Sonoma County Board of Supervisors advances new camping regulations

The unanimous move marked a key step for county officials as they push to address widespread homelessness and grapple with clearing unsanctioned camps throughout the region.|

The Sonoma County Board of Supervisors on Tuesday unanimously advanced a set of changes to its public camping ordinance that restrict where people can stay overnight on public property.

The discussion and endorsement marked a key step for county officials as they push to address widespread homelessness and grapple with clearing unsanctioned camps throughout the region.

“This ordinance has been a long time coming for us,” Tina Rivera, the county’s health services director, told the board Tuesday. “We see it as bringing things in alignment, as another tool in the toolbox.”

The policy is due back before the board on April 18 for a second, formal vote to adopt the revised regulations. It will be the first time the ordinance has been updated since 2014, said Matthew Lilligren, deputy county counsel, who worked on the policy.

Enforcement of the policy, once adopted, remains a key, lingering question that county officials have yet to answer.

Disputes over jurisdiction among local governments have fueled, in part, some of the cyclical problems with unsanctioned camps in the county, including on the Joe Rodota Trail between Santa Rosa and Sebastopol. It remains closed for cleanup of the latest large camp there.

Rivera said discussions about enforcement of the new rules have begun.

“This is a big scope, this is a big step for the county,” said Supervisor Lynda Hopkins. “And I want to talk about our ability to implement.”

Enforcement would involve multiple agencies, including Health Services, the Sheriff’s Office and Regional Parks, depending on the type of public property, and jurisdiction, Lilligren said.

“We want to be very thoughtful about how we lay this out,” Rivera said.

The new ordinance applies to all county property and to areas within the county’s jurisdiction outside local cities. It will ban camping on public property from 7 a.m. to 9 p.m.

“That is specifically something that is meant to acknowledge people have a fundamental right to sleep if they don’t have shelter otherwise available to them,” said Lilligren.

The regulations also move the area where overnight stays are prohibited to within 25 feet of a public building’s entrance or exit and 50 feet from a residence and within 25 feet of a shelter, safe parking or service hub for homeless people.

Other provisions include bans on camping in public buildings; within any county park where camping is prohibited; within a high-fire severity zone; within 100 feet of a day care facility, playground or school; on any public highway; and near waterways.

The revisions are intended to bring the county’s camping ordinance into compliance with Martin v. City of Boise, a 2019 appellate court ruling that protected people’s right to sleep on public property when shelter space is not available.

Homeless advocates, however, have repeatedly criticized the county’s policy, arguing that it does not clearly show where people can camp and that it fails to consider what unsheltered individuals are supposed to do with their belongings during the day.
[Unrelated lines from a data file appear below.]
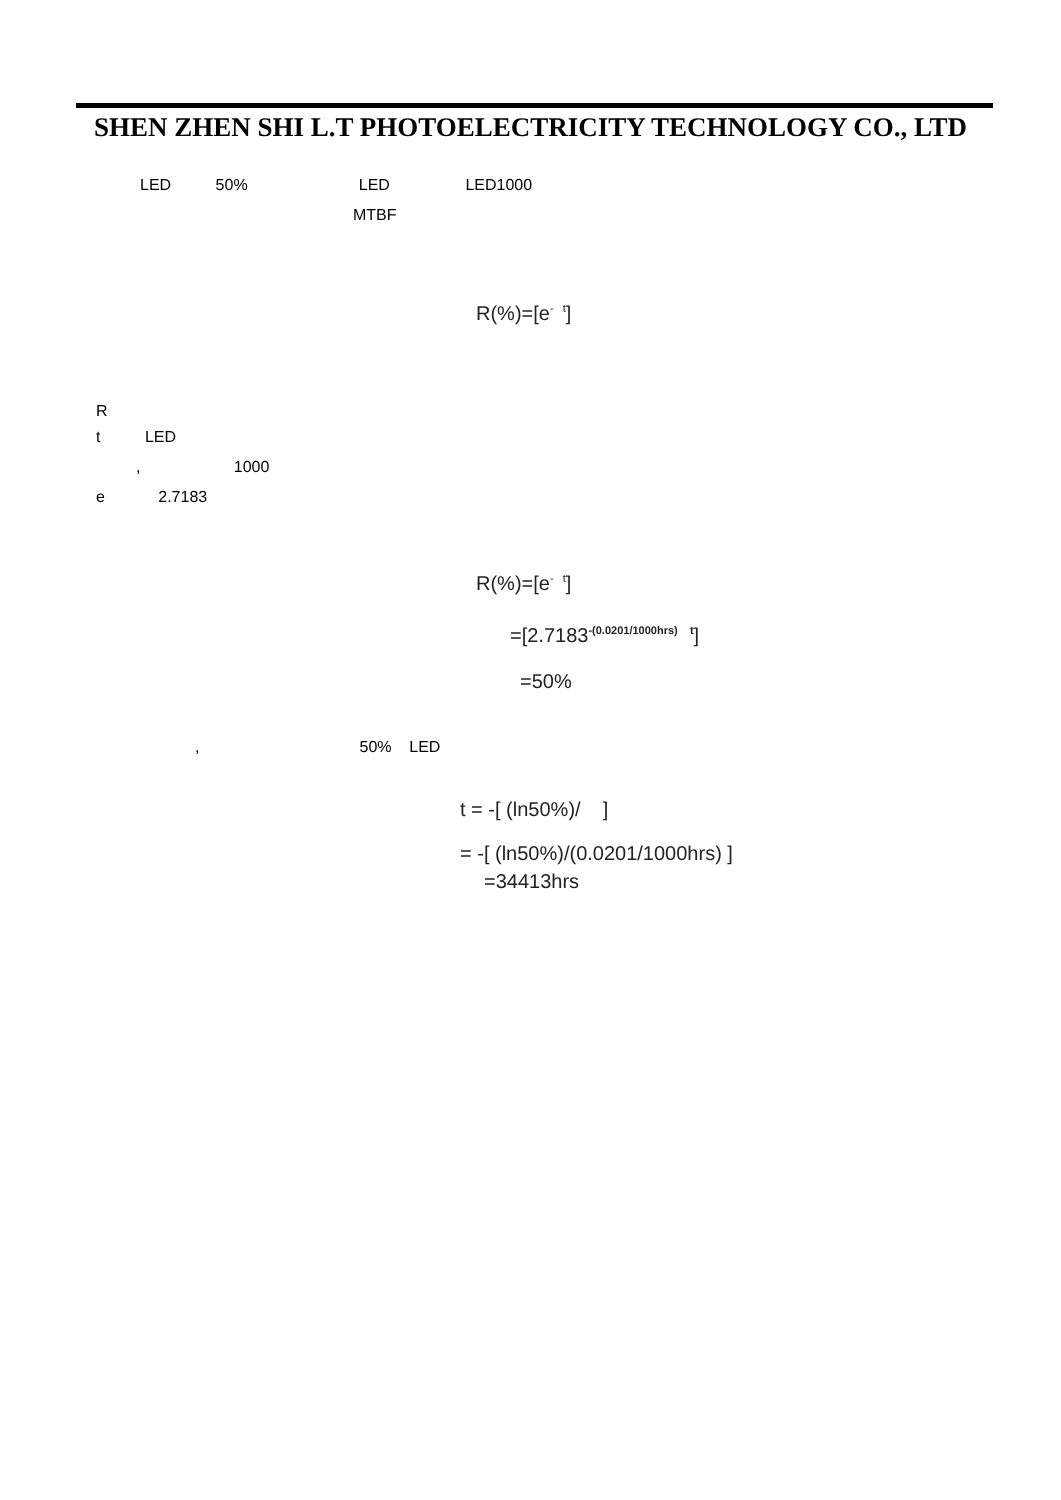SHEN ZHEN SHI L.T PHOTOELECTRICITY TECHNOLOGY CO., LTD
LED 50% LED LED1000
MTBF
R(%)=[e<sup>- t</sup>]
R
t LED
, 1000
e 2.7183
R(%)=[e<sup>- t</sup>]
=[2.7183<sup>-(0.0201/1000hrs) t</sup>]
=50%
, 50% LED
t = -[ (ln50%)/ ]
= -[ (ln50%)/(0.0201/1000hrs) ]
=34413hrs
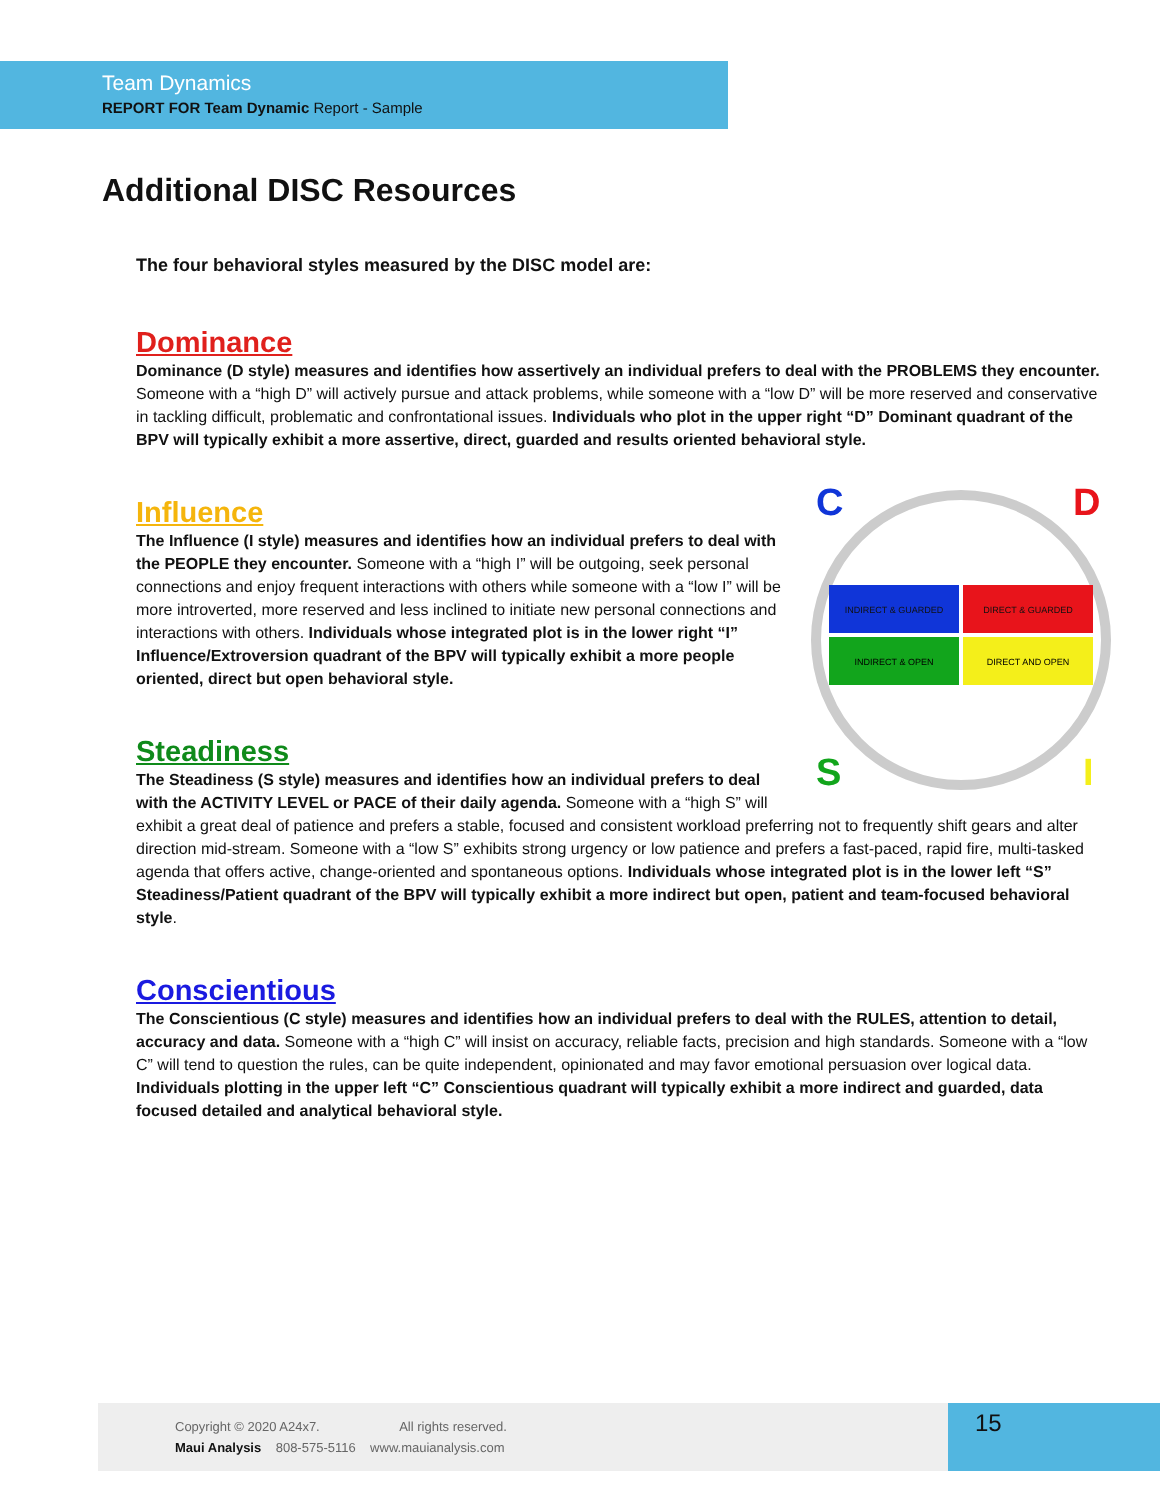Team Dynamics
REPORT FOR Team Dynamic Report - Sample
Additional DISC Resources
The four behavioral styles measured by the DISC model are:
Dominance
Dominance (D style) measures and identifies how assertively an individual prefers to deal with the PROBLEMS they encounter. Someone with a “high D” will actively pursue and attack problems, while someone with a “low D” will be more reserved and conservative in tackling difficult, problematic and confrontational issues. Individuals who plot in the upper right “D” Dominant quadrant of the BPV will typically exhibit a more assertive, direct, guarded and results oriented behavioral style.
INDIRECT & GUARDED
DIRECT & GUARDED
INDIRECT & OPEN
DIRECT AND OPEN
C
D
S
I
Influence
The Influence (I style) measures and identifies how an individual prefers to deal with the PEOPLE they encounter. Someone with a “high I” will be outgoing, seek personal connections and enjoy frequent interactions with others while someone with a “low I” will be more introverted, more reserved and less inclined to initiate new personal connections and interactions with others. Individuals whose integrated plot is in the lower right “I” Influence/Extroversion quadrant of the BPV will typically exhibit a more people oriented, direct but open behavioral style.
Steadiness
The Steadiness (S style) measures and identifies how an individual prefers to deal with the ACTIVITY LEVEL or PACE of their daily agenda. Someone with a “high S” will exhibit a great deal of patience and prefers a stable, focused and consistent workload preferring not to frequently shift gears and alter direction mid-stream. Someone with a “low S” exhibits strong urgency or low patience and prefers a fast-paced, rapid fire, multi-tasked agenda that offers active, change-oriented and spontaneous options. Individuals whose integrated plot is in the lower left “S” Steadiness/Patient quadrant of the BPV will typically exhibit a more indirect but open, patient and team-focused behavioral style.
Conscientious
The Conscientious (C style) measures and identifies how an individual prefers to deal with the RULES, attention to detail, accuracy and data. Someone with a “high C” will insist on accuracy, reliable facts, precision and high standards. Someone with a “low C” will tend to question the rules, can be quite independent, opinionated and may favor emotional persuasion over logical data. Individuals plotting in the upper left “C” Conscientious quadrant will typically exhibit a more indirect and guarded, data focused detailed and analytical behavioral style.
Copyright © 2020 A24x7. All rights reserved.
Maui Analysis 808-575-5116 www.mauianalysis.com
15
A few people renewed those concerns Tuesday.

“My first thought is you’re creating more policing to try and keep this under control,” said a public speaker who introduced herself as Jasmine.

Justin Milligan, a homelessness prevention attorney for Sonoma County Legal Aid, asked the county to clarify where people can camp throughout the region and called for more coordination.

“We need to have a clear understanding of who’s to enforce what,” Milligan said.

Supervisors David Rabbitt and Chris Coursey, the board chair, pushed back against criticism that the new regulations were “punitive.”

“The intent of this is not to push people out,” said Coursey. “It’s to call people in, to call people in to services, to call people into shelter. We need more housing period.”